Dérogation espèces protégées : nouvelle possibilité de refus de régularisation de l’autorisation environnementale par le juge administratif (Conseil d’Etat, 6 novembre 2024, n°477317)

Nov 27, 2024 | Environnement

Par une décision n°477317 du 6 novembre 2024, le Conseil d’Etat a précisé que le juge administratif peut refuser d’engager une procédure de régularisation d’une autorisation environnementale – délivrée pour l’exploitation d’une installation classée pour la protection de l’environnement (ICPE) – sur le fondement de l’article L.511-1 du code de l’environnement relatif aux intérêts de la police des ICPE. Une jurisprudence qui accroît le risque juridique pour les projets d’installations et de travaux sans garantie que cela soit réellement au bénéfice de la protection de l’environnement. Commentaire.

A titre liminaire, il est utile de rappeler que, par une précédente décision n°456293 du 27 décembre 2024, le Conseil d’Etat avait déjà précisé que le juge administratif peut refuser d’engager une telle régularisation sur le fondement de l’article L.411-2 du code de l’environnement.

Par sa décision rendue ce 6 novembre 2024, le Conseil d’Etat a donc identifié un nouveau fondement sur lequel le juge administratif peut décider de ne pas surseoir à statuer pour permettre au bénéficiaire d’une autorisation environnementale de rechercher une autorisation de dérogation à l’interdiction de destruction d’espèces protégées.

Il convient également de rappeler que :

  • aux termes de l’article L.181-2 du code de l’environnement, l’autorisation environnementale délivrée pour un projet d’activités, installations, ouvrages et travaux relevant de l’article L. 181-1 peut comporter, notamment, l’autorisation de déroger à l’interdiction de destruction d’espèces protégées prévue à l’article L.411-2 du même code ;
  • aux termes de l’article L.181-3 du code de l’environnement, l’autorisation environnementale doit comporter les mesures qui assurent la prévention des dangers ou inconvénients pour les intérêts mentionnés aux articles L. 211-1 (police de l’eau) et L. 511-1 (police des ICPE) du code de l’environnement ;
  • aux termes de l’article L.181-18 du code de l’environnement, le juge administratif, saisi d’un recours en annulation d’une autorisation environnementale, peut engager une procédure de régularisation de celle-ci ;
  • aux termes de l’article L.411-1 du code de l’environnement, l’interdiction de perturbation d’une espèce protégée dans un état de conservation favorable est de principe ;
  • aux termes de l’article L.411-2 du code de l’environnement, l’administration peut délivrer, à certaines conditions, une autorisation de déroger à cette interdiction de destruction d’espèces protégées ;
  • l’article L.511-1 comprend, notamment, la liste des intérêts dont la protection doit être assurée par la police des installations pour la protection de l’environnement.

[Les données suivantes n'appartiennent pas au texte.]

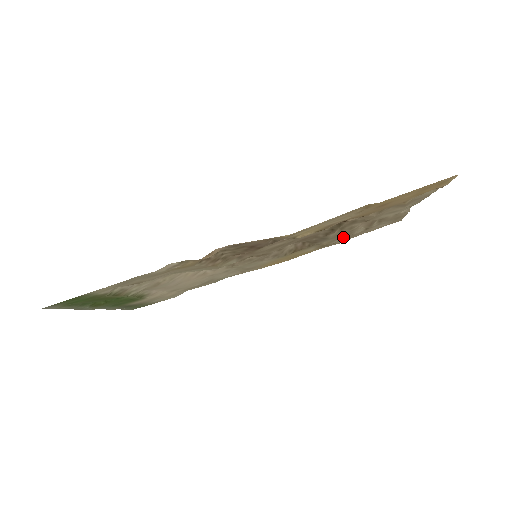
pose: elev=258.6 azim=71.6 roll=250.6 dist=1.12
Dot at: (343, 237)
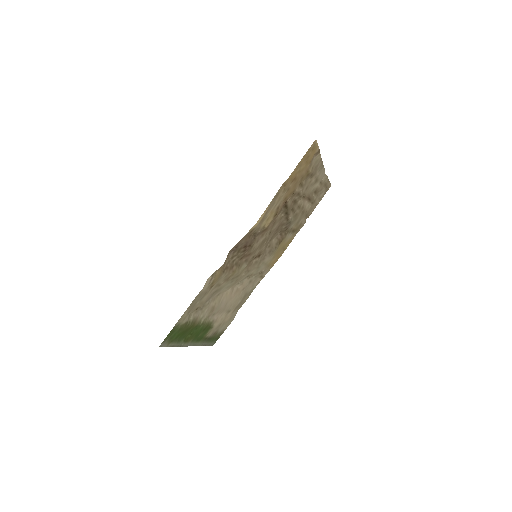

Dans la présente affaire, la question de droit principale était la suivante : le juge administratif, saisi d’un recours en annulation d’une autorisation environnementale d’exploiter une ICPE, peut-il refuser d’engager une procédure de régularisation sur le seul fondement de l’article L.411-2 du code de l’environnement ou peut-il le faire également sur le fondement de l’article L.511-1 du même code ?

Cette question se rattache à celle, plus vaste, de l’articulation entre les polices des ICPE (article L.511-1 et suivants du code de l’environnement) et des espèces protégées (article L.411-1 et suivants du code de l’environnement). Comme l’a très justement noté le rapporteur public dans ses conclusions prononcées sur cette affaire, ces deux polices s’articulent l’une avec l’autre. L’évaluation environnementale jointe à la demande d’autorisation environnementale doit ainsi respecter les exigences de ces deux polices. Toutefois, il nous semble que la solution proposée par le rapporteur public et retenue par le Conseil d’Etat revient, finalement, à séparer l’exercice de ces deux polices. L’examen des conditions de déclenchement de l’obligation, pour le demandeur d’une autorisation environnementale, de solliciter une autorisation de dérogation à l’interdiction de destruction d’espèces protégées, ne sera pas réalisé par le juge administratif si, d’ores et déjà, il s’avère que l’atteinte à l’état de conservation d’une ou plusieurs espèces protégées est tel qu’il n’est même pas nécessaire d’engager la procédure « dérogation espèces protégées ».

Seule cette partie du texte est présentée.